We had a family meeting to discuss it before we gave an answer. Obviously, Miss A is really the only one who can understand it with any "adult" perspective and give a real answer. She was excited and really excited to share her room. She loves the big girls at school, and is thrilled to have a big sister around all the time.

We have her room all ready. Some very sweet friends gave us a loft bed with a desk underneath it. It fits great in Miss A's room. We got some closet and desk organization items. We wanted it to look homey when she arrives, so she knows how excited we are and how much we planned for and anticipated her coming.

Because this girl has been through the wringer due to the failings of many adults in her life. She deserves stability and love, and place to call "home", and patience to smooth out and heal her scarred edges.

It's not going to be easy. Please hear me say that, and that we're not entering into this without lots of forethought, lots of conversations with caseworkers. There will be many aspects of positive guidance to put into place with the help of her new school, the caseworkers, ongoing therapy, etc. We'll seek your prayers and encouragement even more now. But we are excited and looking forward to this next chapter in our stories.

At this time, she does not have another option going forward. Our family is to be looked at as an adoptive placement for the time being. The sticky thing is that the trial begins next week, and precious time with her biological siblings could be drawing to an end. There is not a plan for reunification between her and the family, on the request of both parties. So, the twins and their two other siblings are one case, having their future placement determined next week, separate from Big Sister. She says she understands that it's looking like they are heading back, and that, if she is adopted by us, she more than likely will not have contact with them after they leave. We are willing to adopt her and give her a permanent, forever family, but if she changes her mind and wants to look into another family, however distantly related, we will support it, and we will be for her what we need to be, for the time that we need to be it. We're leaving that final call up to her, but our stance is that we would love to adopt her and not have her have to go through another placement with a family she doesn't know. But, at this time, wheels will begin to move towards us adopting Big Sister.

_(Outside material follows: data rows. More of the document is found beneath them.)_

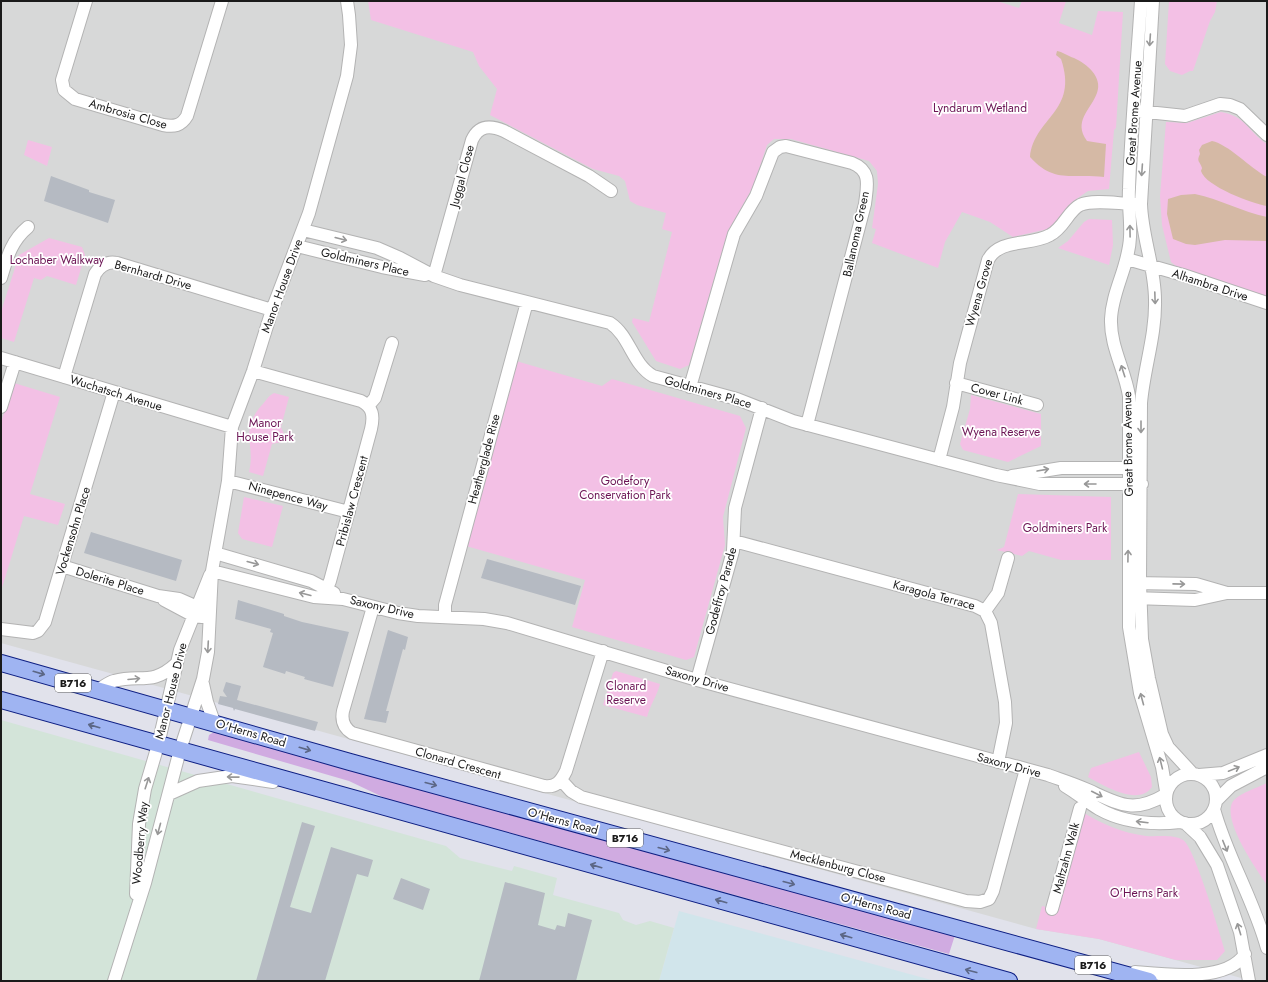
<svg xmlns="http://www.w3.org/2000/svg" width="1268" height="982" font-family="Jost,sans-serif">
<style>
.residential{fill:#d7d8d8}
.commercial{fill:#d1e5eb}
.industrial{fill:#d3e4d9}
.grass{fill:#d0abe1}
.park{fill:#f3c0e5}
.water{fill:#d5b9a5}
.building{fill:#b5bac2}
.lines{fill:none;stroke-linecap:round;stroke-linejoin:round}
.minor-casing{stroke:#b3b3b3;stroke-width:14}
.major-casing{stroke:#0e1f83;stroke-width:18}
.minor{stroke:#fff;stroke-width:12}
.major{stroke:#9fb4f2;stroke-width:16}
.oneway{stroke:#989898}
.oneway2{stroke:#5c6786}
.labels{text-anchor:middle;dominant-baseline:central;stroke-width:3.5;stroke-linejoin:round;paint-order:stroke}
.shield{fill:#fff;stroke:#5f5f5f;stroke-width:1}
.shield-label{font-size:11px;font-weight:bold;fill:#1a1a1a}
.park-label{font-size:12px;fill:#6c1555;stroke:#fff}
.street-label{font-size:12px;fill:#1a1a1a;stroke:#fff}
</style>
<rect width="100%" height="100%" fill="#e1e2eb"/>
<path class="residential" d="M1,1h1266v980h-15l-153,-42 -63,-10 -1035,-286z"/>
<path class="commercial" d="M679,911l256,70h-276z"/>
<path class="industrial" d="M1,720l445,126 14,12 52,13 2,-5 43,12 -4,17 66,18 4,7 13,5 14,-4 24,7 -15,53h-658z"/>
<path class="grass" d="M219,729l736,206 -6,19 -562,-155 -38,-18 -141,-41 1,-5z"/>
<path class="park" d="M368,1h629l22,7 3,-7h44l-7,22 33,12 6,-24 25,1 -7,116 -2,2 -5,59 -21,2 -16,11 -10,15 -14,12 -35,8 -23,-15 -28,-10 -17,30 -7,26 -66,-25 4,-14 -4,-1 6,-44 -1,-13 -8,-10 -78,-22h-17l-7,6 -14,42 -25,44 -39,134 -9,4 -24,-8 -24,-39 1,-4 16,4 23,-90 -10,-3 4,-16 -29,-8 -7,-4 -5,-20 -6,-5 -26,-7 -103,-54 7,-26 -18,-23 -6,-14 -102,-32z
M1169,1h48l-2,11 -5,9 -17,50h-3l-8,4 -12,-4 -5,-7z
M1221,112c25,4 27,20 46,32v153l-91,-31 -5,-4 -9,-37 -2,-29 6,-74 21,1z
M28,140l24,7 -5,19 -23,-11z
M1089,219l23,1 1,25 -4,20 -51,-17 10,-7 16,-19z
M49,238l33,9 3,8 -9,30 -29,-9 -6,4 -7,-2 -20,64 -13,-4v-26l18,-57z
M516,361l86,25 10,-7 128,37 6,12 -23,89 2,28 -31,112 -8,3 -114,-33 13,-47 -119,-34z
M14,383l46,14 -30,97 35,10 -7,21 -34,-9 -23,75v-169z
M274,393l15,4 -8,30 3,7 -2,8 -10,2 -9,32 -14,-4c7,-28 -10,-40 12,-66 5,-5 7,-10 13,-13z
M971,395l70,19v32l-33,16 -45,-12 -3,-6 10,-35z
M1018,494l93,3v63h-50l-32,-9 -7,5 -25,-6 7,-3z
M244,497l39,9 -11,41 -30,-8 -4,-6z
M616,671l44,13c-3,12 -10,21 -13,33l-44,-12 10,-32z
M1139,752l12,25 1,10c-14,20 -49,-2 -64,-10l3,-9z
M1267,783v102c-10,-15 -48,-68 -33,-85 8,-8 23,-12 33,-17z
M1081,811c20,13 42,22 65,25 12,1 26,-2 37,4 11,6 37,94 42,111l-8,9h-41l-77,-21 -63,-10 6,-23 12,3z"/>
<path class="water" d="M1057,51c6,1 11,5 17,7 13,6 29,19 23,35 -7,18 -24,28 -10,48l19,3 -2,33c-32,-4 -50,7 -74,-20 4,-40 49,-45 31,-98l-5,-4z
M1212,141c16,3 38,27 55,36v29c-14,-2 -62,-20 -66,-35 0,-1 1,-2 1,-3 -2,-7 -6,-6 -2,-14l-1,-4 3,-5z
M1195,194c25,5 47,18 72,23v24l-42,-1 -30,5 -9,-1 -13,-5 -6,-25 1,-15 13,-4z"/>
<path class="building" d="M51,176l38,14v2l26,8 -7,23 -64,-22z
M91,532l91,28 -6,21 -92,-28z
M487,559l94,27 -6,19 -94,-27z
M238,600l46,14v2l18,6 47,10 -16,55 -29,-8 1,-2 -19,-6 -1,3 -22,-7 10,-34 -3,-1 1,-3 -36,-10z
M388,630l20,7 -3,13 -2,-1 -17,62h3l-3,12 -22,-4z
M226,682l15,4 -4,14 81,22 -3,9 -80,-22 -1,2 -1,-3 -15,-4 2,-8 7,1 -4,-6z
M302,822l13,4 -25,81 21,6 20,-66 42,13 -5,17 -11,-3 -32,107h-69z
M401,878l29,11 -7,21 -30,-11z
M505,882l40,11 -7,32 17,5 2,-5 8,2 3,-14 24,7 -16,61h-97z"/>
<g class="lines">
<g class="minor-casing">
<path id="minor" d="M86,1l-24,79 2,10 11,9 88,26c11,2 18,1 24,-9l35,-115
M1141,1c-4,63 -10,125 -12,188 -1,16 2,32 1,48 -1,29 -18,54 -19,82 -1,27 14,51 18,77v231l11,66 22,74 4,24
M1153,1l-12,203c1,33 14,63 14,96 1,35 -11,68 -14,103l-1,180 2,56 7,39 13,56 6,13 24,26
M1138,111l47,5 35,-12 10,1 10,4 27,26
M303,230l74,18 23,10 34,18 26,9 150,38c20,13 22,41 43,53l84,23 56,22 203,54 44,9h102
M297,246l85,21 43,8
M1127,259l56,16 84,28
M434,276l38,-136c7,-15 18,-15 32,-9l85,45 22,15
M1,278c6,-20 10,-37 27,-51
M1,358l231,69
M253,371l108,30c12,6 13,15 10,28l-41,152 -7,16
M64,377l31,-103c5,-8 12,-13 22,-11l155,47
M956,383l81,22
M690,387l44,-153 22,-38 17,-44 7,-5 6,-1 66,17c20,8 15,23 13,41l-58,221
M368,406l7,-8 17,-55
M1,407l14,-45
M939,460l14,-53 7,-44 28,-103c11,-22 43,-14 62,-25 14,-7 18,-24 30,-30 13,-6 40,-1 55,-1
M1012,476l49,-8h76
M228,481l121,31
M734,541l241,65 10,5 6,12 14,79 1,21 -8,39
M215,553l96,28 23,12
M62,566l96,30 21,3 25,11
M212,571l102,26 29,2 55,14 20,3 66,3 23,4 190,57 351,95c14,5 27,9 40,15 31,14 45,24 77,5
M1132,583l64,1 31,9
M1133,598l62,2 32,-7h40
M164,600l30,16 8,1
M373,607l-30,104c-2,10 1,17 9,22l192,53c12,2 17,-5 22,-15l37,-120
M985,611l13,-18 10,-35
M445,617v-12l82,-303
M1,629l32,4 5,-2 7,-9 69,-230
M697,680l36,-129 2,-43 27,-100
M203,684l4,18 7,20
M98,690c5,-3 11,-8 16,-9 26,-7 38,5 62,-17
M1166 799a25 25 0 1 1 50 0a25 25 0 1 1-50 0Z
M1199,775l24,-2 44,-18
M561,780l10,11 10,6 385,104 14,1 9,-3 4,-8 33,-122
M1065,786c12,7 22,16 34,23 25,14 53,16 81,13
M169,794l29,-13 34,-5 41,6
M1216,801l15,-15 36,-19
M1214,809c13,48 40,91 53,139
M1185,823l15,14 17,28 23,67 9,49
M136,894l3,-70 6,-35 13,-44 22,-95 30,-75
M1052,909l28,-101
M1135,972c34,3 92,10 110,-18
M114,981l31,-98 35,-133 23,-71 5,-27 4,-81 16,-90 4,-54 21,-56 19,-61 37,-97 38,-137 4,-31 -2,-30 -2,-14"/>
</g>
<g class="major-casing">
<path id="major" d="M1,663l349,99 799,219
M1,700l1008,281"/>
</g>
<use href="#minor" class="minor"/>
<use href="#major" class="major"/>
</g>
<defs><path id="oneway-shaft" d="M-6 0H5M1.5-3L5.5 0L1.5 3" fill="none" stroke-width="1.6" stroke-linecap="round" stroke-linejoin="round"/></defs>
<g class="oneway">
<use href="#oneway-shaft" transform="translate(1150 40) rotate(94)"/>
<use href="#oneway-shaft" transform="translate(1142 170) rotate(94)"/>
<use href="#oneway-shaft" transform="translate(1130 231) rotate(-91)"/>
<use href="#oneway-shaft" transform="translate(341 239) rotate(14)"/>
<use href="#oneway-shaft" transform="translate(1155 298) rotate(88)"/>
<use href="#oneway-shaft" transform="translate(1123 371) rotate(-108)"/>
<use href="#oneway-shaft" transform="translate(1141 427) rotate(90)"/>
<use href="#oneway-shaft" transform="translate(1043 470) rotate(-10)"/>
<use href="#oneway-shaft" transform="translate(1090 484) rotate(180)"/>
<use href="#oneway-shaft" transform="translate(1128 556) rotate(-89)"/>
<use href="#oneway-shaft" transform="translate(253 563) rotate(15)"/>
<use href="#oneway-shaft" transform="translate(1179 584) rotate(1)"/>
<use href="#oneway-shaft" transform="translate(305 594) rotate(-166)"/>
<use href="#oneway-shaft" transform="translate(208 647) rotate(93)"/>
<use href="#oneway-shaft" transform="translate(134 679) rotate(-5)"/>
<use href="#oneway-shaft" transform="translate(1142 699) rotate(-105)"/>
<use href="#oneway-shaft" transform="translate(1161 763) rotate(-104)"/>
<use href="#oneway-shaft" transform="translate(1234 769) rotate(-22)"/>
<use href="#oneway-shaft" transform="translate(233 777) rotate(-179)"/>
<use href="#oneway-shaft" transform="translate(147 783) rotate(-72)"/>
<use href="#oneway-shaft" transform="translate(1097 794) rotate(27)"/>
<use href="#oneway-shaft" transform="translate(1142 822) rotate(-173)"/>
<use href="#oneway-shaft" transform="translate(159 829) rotate(105)"/>
<use href="#oneway-shaft" transform="translate(1225 846) rotate(68)"/>
<use href="#oneway-shaft" transform="translate(1239 929) rotate(-107)"/>
</g>
<g class="oneway2">
<use href="#oneway-shaft" transform="translate(39 673) rotate(16)"/>
<use href="#oneway-shaft" transform="translate(94 726) rotate(-164)"/>
<use href="#oneway-shaft" transform="translate(305 749) rotate(16)"/>
<use href="#oneway-shaft" transform="translate(431 784) rotate(15)"/>
<use href="#oneway-shaft" transform="translate(664 849) rotate(15)"/>
<use href="#oneway-shaft" transform="translate(596 866) rotate(-164)"/>
<use href="#oneway-shaft" transform="translate(789 883) rotate(15)"/>
<use href="#oneway-shaft" transform="translate(721 901) rotate(-164)"/>
<use href="#oneway-shaft" transform="translate(846 936) rotate(-164)"/>
<use href="#oneway-shaft" transform="translate(971 971) rotate(-165)"/>
</g>
<g class="labels">
<g class="shield">
<rect x="55" y="674" width="36" height="18" rx="3"/>
<rect x="607" y="829" width="36" height="18" rx="3"/>
<rect x="1075" y="956" width="36" height="18" rx="3"/>
</g>
<g class="shield-label">
<text x="73" y="683">B716</text>
<text x="625" y="838">B716</text>
<text x="1093" y="965">B716</text>
</g>
<g class="park-label">
<text x="980" y="108">Lyndarum Wetland</text>
<text x="57" y="260">Lochaber Walkway</text>
<text x="265" y="423">Manor<tspan x="265" dy="14">House Park</tspan></text>
<text x="1001" y="432">Wyena Reserve</text>
<text x="625" y="481">Godefory<tspan x="625" dy="14">Conservation Park</tspan></text>
<text x="1065" y="528">Goldminers Park</text>
<text x="626" y="686">Clonard<tspan x="626" dy="14">Reserve</tspan></text>
<text x="1144" y="893">O'Herns Park</text>
</g>
<g class="street-label">
<text transform="translate(1134 113) rotate(-86)">Great Brome Avenue</text>
<text transform="translate(128 114) rotate(16)">Ambrosia Close</text>
<text transform="translate(462 176) rotate(-75)">Juggal Close</text>
<text transform="translate(856 234) rotate(-78)">Ballanoma Green</text>
<text transform="translate(365 262) rotate(13)">Goldminers Place</text>
<text transform="translate(153 275) rotate(16)">Bernhardt Drive</text>
<text transform="translate(1210 285) rotate(18)">Alhambra Drive</text>
<text transform="translate(282 286) rotate(-70)">Manor House Drive</text>
<text transform="translate(979 293) rotate(-74)">Wyena Grove</text>
<text transform="translate(708 392) rotate(16)">Goldminers Place</text>
<text transform="translate(116 393) rotate(17)">Wuchatsch Avenue</text>
<text transform="translate(997 394) rotate(15)">Cover Link</text>
<text transform="translate(1128 444) rotate(-91)">Great Brome Avenue</text>
<text transform="translate(484 459) rotate(-75)">Heatherglade Rise</text>
<text transform="translate(288 496) rotate(15)">Ninepence Way</text>
<text transform="translate(352 501) rotate(-75)">Pribislaw Crescent</text>
<text transform="translate(73 531) rotate(-73)">Vockensohn Place</text>
<text transform="translate(110 581) rotate(17)">Dolerite Place</text>
<text transform="translate(721 591) rotate(-75)">Godeffroy Parade</text>
<text transform="translate(934 595) rotate(15)">Karagola Terrace</text>
<text transform="translate(382 607) rotate(13)">Saxony Drive</text>
<text transform="translate(697 679) rotate(16)">Saxony Drive</text>
<text transform="translate(171 691) rotate(-76)">Manor House Drive</text>
<text transform="translate(251 733) rotate(16)">O'Herns Road</text>
<text transform="translate(458 763) rotate(16)">Clonard Crescent</text>
<text transform="translate(1009 765) rotate(15)">Saxony Drive</text>
<text transform="translate(563 821) rotate(15)">O'Herns Road</text>
<text transform="translate(140 843) rotate(-85)">Woodberry Way</text>
<text transform="translate(1066 858) rotate(-75)">Maltzahn Walk</text>
<text transform="translate(838 866) rotate(15)">Mecklenburg Close</text>
<text transform="translate(876 906) rotate(15)">O'Herns Road</text>
</g>
</g>
<rect width="1268" height="982" fill="none" stroke="#1a1a1a" stroke-width="4"/>
</svg>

Please keep her in your thoughts, as any transition can add stress of some level. We pray that she is able to feel safe and trusting here, and to feel completely comfortable in our home, enough to let her guard down all the way and just be loved for who she is. We also ask for prayers for the other little ones, as they transition into having one more added to the mix here in our crazy house. May everyone be positive, patient, loving, and forgiving. We thank God for this opportunity to be His hands and feet and help our kids see the need to reach out and help - no matter how scary it is. We just ask that we not mess it up too much, that Good would be done here.

Thank you for your encouragement! You all mean so much to us! Hugs!